Remove all scores for which the score name is outside the given range.

Parameters:

kwargs – See “Keyword arguments” section below.

Keyword Arguments:
  • name – Name of the score which is used for filtering. Run .score_names to see all scores stored in the sparse array.

  • low – Lower threshold below which all scores will be removed.

  • high – Upper threshold above of which all scores will be removed.

  • above_operator – Define operator to be used to compare against low. Default is ‘>’. Possible choices are ‘>’, ‘<’, ‘>=’, ‘<=’.

  • below_operator – Define operator to be used to compare against high. Default is ‘<’. Possible choices are ‘>’, ‘<’, ‘>=’, ‘<=’.

scores_by_query(query: List[object] | Tuple[object] | ndarray, name: str | None = None, sort: bool = False) ndarray[source]

Return all scores for the given query spectrum.

For example

import numpy as np
from matchms import calculate_scores, Scores, Spectrum
from matchms.similarity import CosineGreedy

spectrum_1 = Spectrum(mz=np.array([100, 150, 200.]),
                      intensities=np.array([0.7, 0.2, 0.1]),
                      metadata={'id': 'spectrum1'})
spectrum_2 = Spectrum(mz=np.array([100, 140, 190.]),
                      intensities=np.array([0.4, 0.2, 0.1]),
                      metadata={'id': 'spectrum2'})

★ ★ ★

List of tasks:
**a)** Answer these questions about the documentation excerpt:
(i) What is the default for above_operator?
(ii) What should be run to see all scores stored in the sparse array?
(iii) What id is set in the metadata of spectrum_2?
**b)** Please write out the stretch of the documentation excerpt from "kwargs – See" through "the sparse array.".

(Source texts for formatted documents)

★ ★ ★

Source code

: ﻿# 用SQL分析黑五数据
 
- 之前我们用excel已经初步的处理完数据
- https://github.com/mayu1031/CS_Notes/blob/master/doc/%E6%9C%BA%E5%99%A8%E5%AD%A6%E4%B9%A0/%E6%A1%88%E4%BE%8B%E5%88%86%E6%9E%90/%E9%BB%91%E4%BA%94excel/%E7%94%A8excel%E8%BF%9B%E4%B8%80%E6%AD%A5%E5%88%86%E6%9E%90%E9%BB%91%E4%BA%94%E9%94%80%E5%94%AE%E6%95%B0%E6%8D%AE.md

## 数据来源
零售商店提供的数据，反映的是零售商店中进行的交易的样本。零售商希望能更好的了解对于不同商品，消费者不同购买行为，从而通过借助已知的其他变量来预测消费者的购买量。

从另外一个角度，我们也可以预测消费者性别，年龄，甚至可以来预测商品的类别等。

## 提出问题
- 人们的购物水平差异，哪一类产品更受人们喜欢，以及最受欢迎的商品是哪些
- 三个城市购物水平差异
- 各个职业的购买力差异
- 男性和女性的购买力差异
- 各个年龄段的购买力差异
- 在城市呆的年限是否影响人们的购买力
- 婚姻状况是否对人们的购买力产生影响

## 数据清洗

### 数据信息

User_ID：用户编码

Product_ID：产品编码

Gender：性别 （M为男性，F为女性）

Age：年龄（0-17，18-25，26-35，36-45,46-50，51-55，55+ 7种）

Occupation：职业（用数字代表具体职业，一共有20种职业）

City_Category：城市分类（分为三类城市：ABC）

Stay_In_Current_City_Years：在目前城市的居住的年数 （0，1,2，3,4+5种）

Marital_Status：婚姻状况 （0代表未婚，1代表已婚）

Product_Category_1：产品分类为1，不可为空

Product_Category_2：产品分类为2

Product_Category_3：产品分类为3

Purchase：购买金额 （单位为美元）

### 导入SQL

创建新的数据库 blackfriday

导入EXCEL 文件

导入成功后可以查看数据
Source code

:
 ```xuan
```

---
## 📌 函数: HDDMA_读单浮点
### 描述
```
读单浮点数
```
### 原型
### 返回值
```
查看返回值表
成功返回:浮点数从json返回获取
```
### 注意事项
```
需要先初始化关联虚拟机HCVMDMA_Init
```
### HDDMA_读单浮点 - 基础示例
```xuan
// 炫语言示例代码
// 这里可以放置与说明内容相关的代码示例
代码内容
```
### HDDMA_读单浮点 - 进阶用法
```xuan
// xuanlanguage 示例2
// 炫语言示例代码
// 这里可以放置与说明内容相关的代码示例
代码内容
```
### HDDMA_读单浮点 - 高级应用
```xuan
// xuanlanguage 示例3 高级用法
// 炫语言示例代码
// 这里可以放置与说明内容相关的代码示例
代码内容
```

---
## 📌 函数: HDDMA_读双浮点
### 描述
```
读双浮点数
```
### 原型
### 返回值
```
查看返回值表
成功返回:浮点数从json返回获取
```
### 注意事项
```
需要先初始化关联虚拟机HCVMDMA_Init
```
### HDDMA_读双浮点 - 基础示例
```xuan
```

★ ★ ★

Solutions for each task:
**a)**
(i) ‘>’
(ii) .score_names
(iii) 'spectrum2'

**b)**
kwargs – See “Keyword arguments” section below.

Keyword Arguments:
  • name – Name of the score which is used for filtering. Run .score_names to see all scores stored in the sparse array.